I got the train to work today. I went out of my house in a medium-sized Cotswold village, walked 200 yards and got on a bus to the station. At the station I bought a coffee from the politest man I have met all year – essentially Jean-Luc Picard without the underlying grumpiness – then two minutes later the train arrived. I got a seat and spent ten minutes sitting next to a pleasant man from Wales (one of those exquisite accents which sounds like waves crashing on the shore) while we both read our respective newsprint. I got off at Oxford and crossed the road to my office. In this I accept I am lucky, although the downside is that I open my window at my peril since every bus in Oxford seems to pass underneath. I am unhurried, not at all stressed and generally happy with the world.
Now there are many aspects of this journey to ‘unpack’, to paraphrase a previous colleague of mine. Firstly, I accept that this journey is not the norm for commuters. I am bl**dy lucky to have such connections available. Second I also accept that having the bus in my village is a positive boon and all thanks to the Council Tax payers of Oxfordshire who are annually asked to subsidise a series of buses to link up rural communities. Without these buses many villages would wither, although it must be said that the service is not brilliantly used. Thirdly, it is an expensive option. Putting aside the usual wear and tear argument for my car, it costs me around £4 to drive to Oxford, park and cycle. The journey today – excluding coffee – cost me £9, although it would be reduced if I was a regular commuter.
So there are serious limitations with the whole ‘public transport good-private cars bad’ argument. However, what my experience demonstrates to me is the principle that a well-managed (!) public transport system could do a huge amount to reduce traffic, reduce pollution, cut stress and generally improve our social and climatic environment.
Those who argue for cars over everything else have a point. Cars are brilliant, liberating and an unequivocal boon for the economy and social mobility, allowing people to live in decent housing and still work long distances away. The green movement must address this fundamental freedom to ‘move’ in its prescriptions for our future [Green Party policy on this used to be hilarious, effectively introducing Soviet-style internal passports]. Do we have a class of people who can afford to pay increased taxes and costs for motor vehicles, leaving everyone else to rediscover the joys of shovelling horseshit? The current impetus to develop greener cars and cars which use different fuels is very welcome and demonstrates to me that the whole environmental thing doesn’t have to be about sackcloth and ashes but innovation, new industries and economic development, which is where our future King got it so utterly wrong yesterday. Development is not bad: it has freed billions from poverty and given people unimaginable opportunities.

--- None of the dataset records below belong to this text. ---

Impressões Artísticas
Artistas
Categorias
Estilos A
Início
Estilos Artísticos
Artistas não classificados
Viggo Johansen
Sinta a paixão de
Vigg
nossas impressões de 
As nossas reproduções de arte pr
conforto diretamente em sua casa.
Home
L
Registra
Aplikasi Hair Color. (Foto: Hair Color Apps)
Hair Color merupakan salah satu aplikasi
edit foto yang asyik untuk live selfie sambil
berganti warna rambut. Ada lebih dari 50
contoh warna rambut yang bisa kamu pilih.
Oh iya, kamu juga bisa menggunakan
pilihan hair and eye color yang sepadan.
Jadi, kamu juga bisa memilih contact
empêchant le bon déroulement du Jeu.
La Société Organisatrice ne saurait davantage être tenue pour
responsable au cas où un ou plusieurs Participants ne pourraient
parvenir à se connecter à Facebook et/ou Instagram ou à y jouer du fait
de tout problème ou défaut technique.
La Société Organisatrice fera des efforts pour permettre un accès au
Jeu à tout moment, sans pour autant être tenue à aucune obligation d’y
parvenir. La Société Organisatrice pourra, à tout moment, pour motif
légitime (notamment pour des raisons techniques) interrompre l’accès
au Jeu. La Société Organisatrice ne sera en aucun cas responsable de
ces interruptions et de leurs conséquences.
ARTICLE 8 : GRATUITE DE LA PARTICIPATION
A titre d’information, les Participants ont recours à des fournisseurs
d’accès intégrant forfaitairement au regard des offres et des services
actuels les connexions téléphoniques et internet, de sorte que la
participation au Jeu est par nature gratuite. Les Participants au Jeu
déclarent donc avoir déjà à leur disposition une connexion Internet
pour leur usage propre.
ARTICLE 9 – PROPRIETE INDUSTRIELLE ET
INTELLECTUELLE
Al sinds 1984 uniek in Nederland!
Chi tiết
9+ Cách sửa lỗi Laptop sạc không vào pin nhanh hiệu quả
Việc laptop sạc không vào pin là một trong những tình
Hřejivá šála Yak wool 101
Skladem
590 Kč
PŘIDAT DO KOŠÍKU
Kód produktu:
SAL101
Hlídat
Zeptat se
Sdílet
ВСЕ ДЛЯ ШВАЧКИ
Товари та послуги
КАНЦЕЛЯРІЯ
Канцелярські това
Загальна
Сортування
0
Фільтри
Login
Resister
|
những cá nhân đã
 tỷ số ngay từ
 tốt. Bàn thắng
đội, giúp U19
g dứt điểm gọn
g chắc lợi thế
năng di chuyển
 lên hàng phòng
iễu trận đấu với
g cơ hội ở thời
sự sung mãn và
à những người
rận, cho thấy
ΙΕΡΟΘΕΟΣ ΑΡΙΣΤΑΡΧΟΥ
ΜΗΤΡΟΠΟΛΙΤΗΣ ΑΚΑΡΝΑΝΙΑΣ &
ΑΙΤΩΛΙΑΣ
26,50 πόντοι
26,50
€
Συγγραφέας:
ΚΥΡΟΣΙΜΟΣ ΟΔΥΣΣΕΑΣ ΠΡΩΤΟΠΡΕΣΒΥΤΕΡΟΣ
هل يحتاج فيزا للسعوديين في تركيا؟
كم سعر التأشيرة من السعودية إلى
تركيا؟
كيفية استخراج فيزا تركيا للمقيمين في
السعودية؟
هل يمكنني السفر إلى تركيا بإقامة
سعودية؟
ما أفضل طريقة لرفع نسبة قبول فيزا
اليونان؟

Whatever the future holds, there must be investment in a better transport system, which is seen not as the enemy of cars or their successors but as a complement to them. My journey today may not have been typical of that endured by many commuters but it does not always have to be that way.
I shall stop now as I might burst into inspirational, sub-Gospel song about the benefits of public transport…but the final thought must be for the man who sold me the coffee at Charlbury Station, who is a credit to his trade and puts every wannabe actor working in Starbucks to shame for his service, pleasant demeanour and – crucially – for the fact that his coffee actually tasted nice.